We’re really plumb out of features to talk about in Euclidea. There is no music, no flashy graphics, no dancing cartoon characters or daily bonus rounds. There are some intermediary flavor-text quotes from famous people in STEM history, that’s all. It’s a grown-up game for people who want to quietly ponder a puzzle.
Pythagorea and Pythagorea 60 – More of the same on grids
Horis International Unlimited, makers of Euclidea, continued in the same vein my moving along to the next logical mathematician: Pythagorea, named after Pythagoras. Likewise, Pythagorea is available for Google Play and Apple Store, free, with an optional in-game payment. This time we’re doing geometry on a grid, but otherwise our play is the same. You solve puzzles involving the construction of triangles, tangents, perpendiculars, and so on. If anything, Pythagorea is a lot less challenging and more elementary than Euclidea. Pythagorea 60 simply takes the same concept and moves you to a triangular, isometric grid.
Beyond that, the same company also has XSection, another geometry puzzle game. This time you’re solving problems in solid geometry, but be advised, it’s a freemium game where you have to pay to unlock all levels (or wait four hours per level to unlock!). XSection also has you solving a monotonous series of cross-section puzzles, a bit more advanced than our flat plane space where we started with Euclid back there.
Horis International, as you may have guessed by now, is on a crusade to make educational games both fun and instructive. The Euclid + Pythagoras series is definitely successful on that front; if you work anywhere in fields like engineering, CAD, graphic design, architecture, or anyplace else that applies geometry, these games will be a great refresher course and interesting exercise to stay sharp.
The Way Forward For Educational Games?
The problem with this genre is that not all STEM disciplines lend themselves to an elegant graphical representation which happens to make a fun game. A whole lot of educational games will play more like trivia, memorizing and answering quizzes. Even most math-based games struggle to come up with this much appeal.

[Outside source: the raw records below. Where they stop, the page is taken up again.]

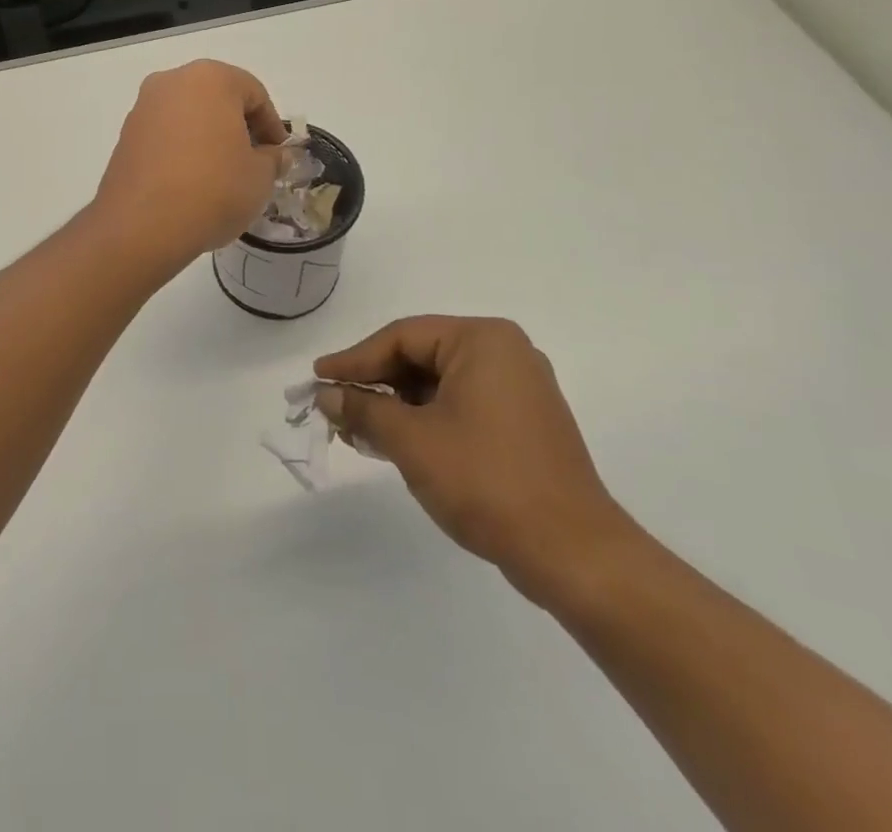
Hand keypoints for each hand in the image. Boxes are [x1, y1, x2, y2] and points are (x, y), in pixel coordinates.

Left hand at [94, 60, 287, 269]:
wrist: (142, 226)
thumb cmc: (213, 190)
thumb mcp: (260, 177)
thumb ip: (273, 159)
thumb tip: (274, 155)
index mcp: (210, 79)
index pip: (254, 93)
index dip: (272, 126)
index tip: (279, 156)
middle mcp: (172, 82)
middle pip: (218, 99)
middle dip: (239, 127)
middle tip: (254, 162)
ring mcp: (143, 108)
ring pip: (189, 116)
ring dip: (209, 138)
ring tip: (223, 176)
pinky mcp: (125, 136)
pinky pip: (166, 136)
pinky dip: (183, 150)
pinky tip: (192, 182)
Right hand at [314, 317, 637, 606]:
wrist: (574, 554)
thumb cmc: (487, 481)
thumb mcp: (412, 441)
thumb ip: (364, 409)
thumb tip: (325, 394)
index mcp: (483, 340)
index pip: (402, 337)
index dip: (354, 359)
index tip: (317, 378)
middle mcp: (504, 352)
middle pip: (420, 356)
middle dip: (376, 383)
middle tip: (334, 405)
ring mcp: (519, 388)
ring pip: (439, 382)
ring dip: (397, 405)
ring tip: (357, 428)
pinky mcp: (524, 422)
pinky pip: (461, 404)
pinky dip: (426, 419)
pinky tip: (395, 441)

But for what it’s worth, there are many more opportunities in recreational mathematics waiting to be discovered. An important potential guide to this field is Martin Gardner, the late Scientific American columnist who wrote a “Mathematical Games” feature for that publication and later collected his best columns into several books. He was the Willy Wonka of math teachers, and you have likely encountered one of his ideas or creations in various other puzzle game venues.

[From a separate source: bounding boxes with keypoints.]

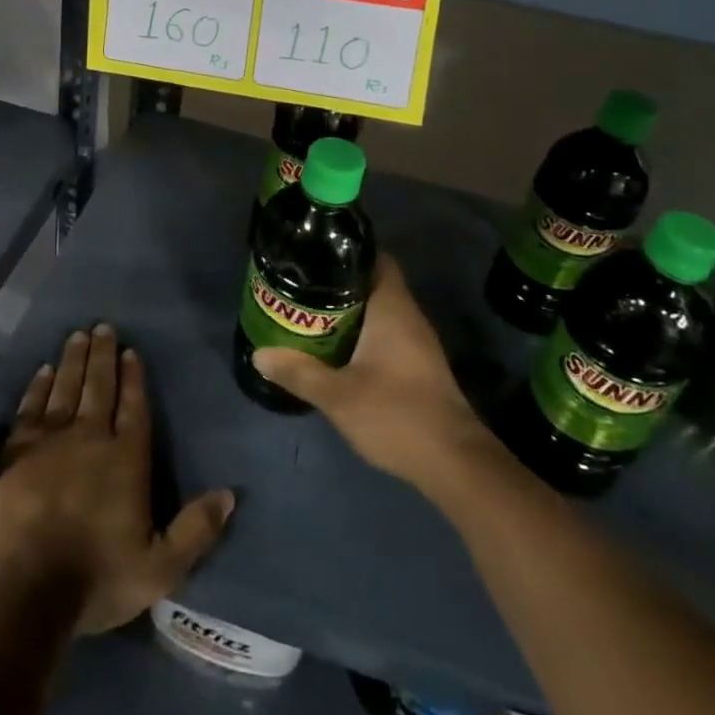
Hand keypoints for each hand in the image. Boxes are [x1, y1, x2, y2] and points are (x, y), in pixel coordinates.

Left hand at [0, 324, 234, 634]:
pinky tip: (43, 371)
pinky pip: (31, 409)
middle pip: (99, 387)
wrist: (27, 590)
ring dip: (73, 360)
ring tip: (77, 336)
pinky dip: (38, 387)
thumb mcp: (160, 567)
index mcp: (126, 458)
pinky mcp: (17, 452)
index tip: (130, 350)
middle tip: (102, 326)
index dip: (133, 377)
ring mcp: (51, 441)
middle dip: (102, 355)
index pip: (134, 407)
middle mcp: (90, 437)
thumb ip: (195, 529)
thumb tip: (230, 494)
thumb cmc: (98, 578)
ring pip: (65, 388)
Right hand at [252, 254, 497, 493]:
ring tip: (310, 313)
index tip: (316, 253)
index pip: (376, 258)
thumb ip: (299, 372)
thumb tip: (259, 354)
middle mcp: (408, 316)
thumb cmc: (396, 415)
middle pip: (372, 283)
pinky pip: (386, 334)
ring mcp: (417, 343)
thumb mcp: (338, 395)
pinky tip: (337, 348)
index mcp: (392, 308)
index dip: (347, 251)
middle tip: (301, 285)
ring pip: (378, 311)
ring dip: (349, 312)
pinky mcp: (419, 366)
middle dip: (338, 283)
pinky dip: (361, 334)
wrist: (455, 463)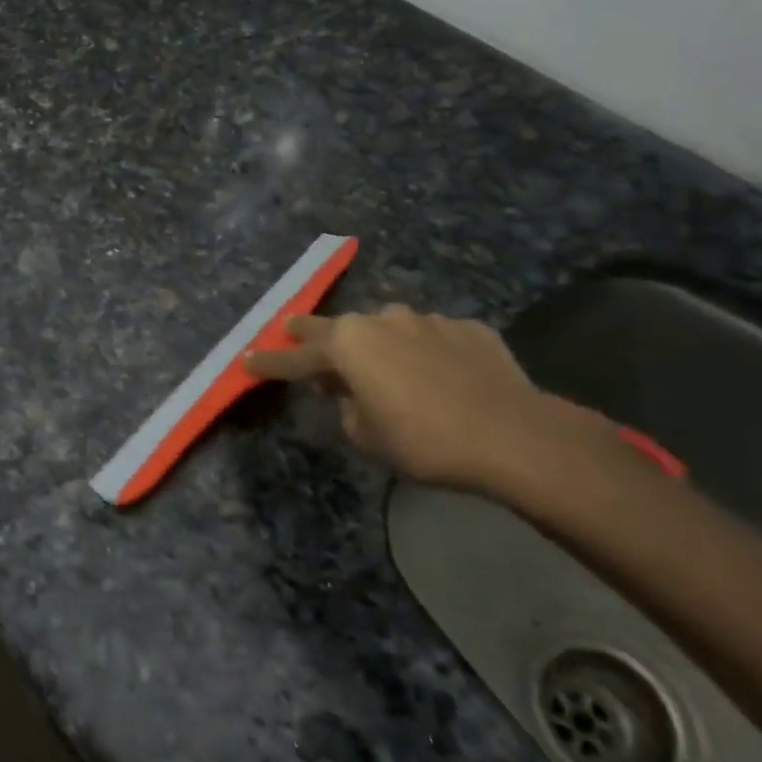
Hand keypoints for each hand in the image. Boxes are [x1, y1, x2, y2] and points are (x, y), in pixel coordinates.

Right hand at [244, 306, 611, 495]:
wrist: (514, 435)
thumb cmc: (424, 440)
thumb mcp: (366, 435)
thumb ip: (346, 406)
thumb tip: (349, 391)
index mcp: (347, 345)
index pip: (294, 357)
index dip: (268, 362)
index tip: (247, 360)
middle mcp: (381, 321)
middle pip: (333, 326)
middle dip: (309, 333)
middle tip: (292, 332)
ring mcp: (427, 320)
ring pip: (387, 328)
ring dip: (376, 344)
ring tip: (383, 367)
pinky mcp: (467, 328)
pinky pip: (431, 338)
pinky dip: (423, 352)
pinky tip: (438, 375)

There is a website dedicated to preserving Gardner’s memory, which likely has the most complete listing of his mathematical game columns. Among the many topics he covered are principles which have been realized in toys and games both analog and digital, such as Nim, origami, mazes, and flexagons. But here again, these are specialized niches of mathematics, like topology and game theory, which lend themselves to games, but still comprise only a tiny corner of STEM pursuits.
While we’re talking about games, or at least recreational mathematics, founded by groundbreaking scientists, we should really discuss the greatest cellular automata ever made. It is perhaps provably the most perfect of its kind in the universe, invented by yet another renowned mathematician whom we sadly lost recently. But we’ll have to leave the amazing invention of John Conway for another time.